# Исходный отрывок
:::::

Молодежь так и тянулась к нему. Вообще можно смело сказать, что после Октябрьских дней он остался одним из очень немногих уважаемых стариков Петербурга.
В 1926 году, 10 февраля, когда ему исполнилось 82 года, к нему на Надеждинскую пришли с поздравлением десятки самых разнообразных людей. В письме к дочери своего старого друга Елизавете Александровне Садовой он говорил об этом не без гордости:
«Оказывается, было 62 посещения и 41 письмо и 8 телеграмм. По грехам, казалось бы, и довольно».[86]
Среди поздравлявших была группа рабочих; один из них приветствовал его такими стихами:
Когда досталась власть народу,
Впервые ты легко вздохнул.
Ты принял с радостью свободу
И смело ей в глаза взглянул.
Своих заветов не отринул:
Любя Россию, словно мать,
Ты в трудный час ее не кинул,
Остался с нами ты страдать.
В Институте живого слова он вел практические занятия со слушателями, применяя очень своеобразные методы, чтобы научить их искусству ораторской речи — тому искусству, в котором он сам в свое время был недосягаемым мастером. Он учил их судебному красноречию, инсценируя суд. Войдя в ту аудиторию, где происходили занятия, я в первую минуту подумал, что нахожусь в настоящем суде. На главном месте сидел председатель судебной палаты — щуплый юноша лет девятнадцати. Прокурором была девица — с круглым, мягким, добродушным лицом. В стороне, на отлете, за столиком сидел адвокат — красивоглазый, кудрявый брюнет сильно выраженного кавказского типа. А у него за спиной на скамье подсудимых томился с тоскою во взоре застенчивый, миловидный студентик, с девически наивным выражением лица. Все это были ученики Анатолия Федоровича.

:::::

# Сведения

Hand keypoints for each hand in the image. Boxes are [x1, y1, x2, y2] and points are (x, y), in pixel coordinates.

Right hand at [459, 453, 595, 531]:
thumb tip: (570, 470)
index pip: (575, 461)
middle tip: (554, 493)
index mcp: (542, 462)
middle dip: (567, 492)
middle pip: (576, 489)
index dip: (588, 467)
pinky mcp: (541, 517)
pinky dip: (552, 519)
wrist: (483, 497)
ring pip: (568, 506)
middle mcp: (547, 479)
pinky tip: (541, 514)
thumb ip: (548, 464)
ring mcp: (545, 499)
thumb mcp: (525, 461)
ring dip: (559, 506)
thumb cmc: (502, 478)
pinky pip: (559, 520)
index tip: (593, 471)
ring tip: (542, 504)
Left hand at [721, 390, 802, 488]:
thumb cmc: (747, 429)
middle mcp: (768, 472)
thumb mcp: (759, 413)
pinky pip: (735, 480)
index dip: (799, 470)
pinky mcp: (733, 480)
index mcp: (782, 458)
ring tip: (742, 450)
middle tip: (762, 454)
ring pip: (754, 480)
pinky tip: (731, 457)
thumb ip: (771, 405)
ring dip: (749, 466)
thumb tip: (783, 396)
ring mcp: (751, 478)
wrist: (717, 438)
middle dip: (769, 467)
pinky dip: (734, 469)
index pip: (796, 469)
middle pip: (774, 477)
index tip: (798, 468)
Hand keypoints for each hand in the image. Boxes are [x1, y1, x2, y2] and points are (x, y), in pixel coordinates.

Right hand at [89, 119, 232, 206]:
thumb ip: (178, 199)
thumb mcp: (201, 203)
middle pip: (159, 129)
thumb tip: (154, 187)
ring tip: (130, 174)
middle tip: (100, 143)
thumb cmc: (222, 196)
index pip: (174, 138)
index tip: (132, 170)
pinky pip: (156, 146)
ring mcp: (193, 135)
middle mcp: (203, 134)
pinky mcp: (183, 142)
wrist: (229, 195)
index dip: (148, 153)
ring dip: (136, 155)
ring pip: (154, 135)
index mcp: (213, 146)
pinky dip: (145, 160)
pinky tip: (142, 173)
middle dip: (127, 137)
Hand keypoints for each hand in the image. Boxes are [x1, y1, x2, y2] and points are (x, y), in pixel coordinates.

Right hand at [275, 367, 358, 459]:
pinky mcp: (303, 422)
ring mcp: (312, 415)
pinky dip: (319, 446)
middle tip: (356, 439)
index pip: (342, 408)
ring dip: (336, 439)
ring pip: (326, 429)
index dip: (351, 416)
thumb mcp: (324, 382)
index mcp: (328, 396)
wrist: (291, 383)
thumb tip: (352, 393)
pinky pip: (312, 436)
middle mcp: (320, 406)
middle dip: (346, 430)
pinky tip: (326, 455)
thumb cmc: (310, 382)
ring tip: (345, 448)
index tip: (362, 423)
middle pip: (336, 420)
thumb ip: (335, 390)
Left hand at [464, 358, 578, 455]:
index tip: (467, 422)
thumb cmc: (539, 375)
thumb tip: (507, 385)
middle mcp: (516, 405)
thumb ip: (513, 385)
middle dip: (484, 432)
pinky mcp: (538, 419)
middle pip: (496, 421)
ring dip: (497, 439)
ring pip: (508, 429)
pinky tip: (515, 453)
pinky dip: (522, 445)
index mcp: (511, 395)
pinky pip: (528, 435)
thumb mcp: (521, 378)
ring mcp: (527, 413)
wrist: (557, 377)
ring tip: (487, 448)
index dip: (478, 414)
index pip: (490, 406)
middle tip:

:::::

# Условие задания
Допишите следующую часть отрывка об Анатолии Федоровиче, начав сразу после его последнего предложения. Приведенные пункты для работы не понадобятся.

# Результат выполнения
Не прошло и пяти минут, как я понял из слов «прокурора», что этот студентик ужасный злодей, так как он утопил в реке Ждановке свою законную жену, для того чтобы она не мешала ему сожительствовать с прачкой Аграфеной.
Так, с педагогической целью Анатолий Федорович инсценировал здесь, перед своими студентами, старинный судебный процесс «по делу об утоплении крестьянки Емельяновой», в котором он когда-то выступал обвинителем.
Видно было, что дело ведется всерьез, что участники «процесса» вошли в свои роли; девушка-прокурор, например, с такой испепеляющей ненавистью глядела на смазливого студента, словно он и в самом деле был мерзавцем, уличенным в бесчеловечном злодействе. Она обрушилась на него с гневной речью, и Анатолий Федорович одобрительно кивал головой. Адвокат тоже вызвал его одобрение. Но председателем судебной палаты он остался очень недоволен, ибо тот не проявил никакой объективности и в своем напутственном слове, в своем резюме, слишком уж явно склонял весы правосудия в сторону Сибири и каторги.
— Вы изменяете роли судьи для роли прокурора! — сердился Анатолий Федорович, словно дело происходило в настоящем суде, и негодующе стучал костыльком.
Столь же театрально, «по Станиславскому», было разыграно учениками Анатолия Федоровича «Дело о подлоге расписки княгини Щербатовой», и как огорчался знаменитый юрист, что он не может обеспечить суду нужного комплекта присяжных! Требовалось двенадцать, а в наличии было только пять или шесть, да и те с великой неохотой исполняли эти молчаливые роли: каждому хотелось быть либо прокурором, либо адвокатом, либо — что еще лучше! — преступником, чувствующим себя центральной фигурой большого процесса, который на самом-то деле успел отгреметь около полувека назад.
После каждой такой инсценировки суда Кони подробно разбирал со своим коллективом произнесенные речи и строго распекал девятнадцатилетних ораторов, если в их речах попадались дешевые, ходовые, трескучие фразы, произнесенные с наигранным пафосом. Он ненавидел риторику, требовал предельной простоты и был немилостив к тем, кто нарушал законы языка.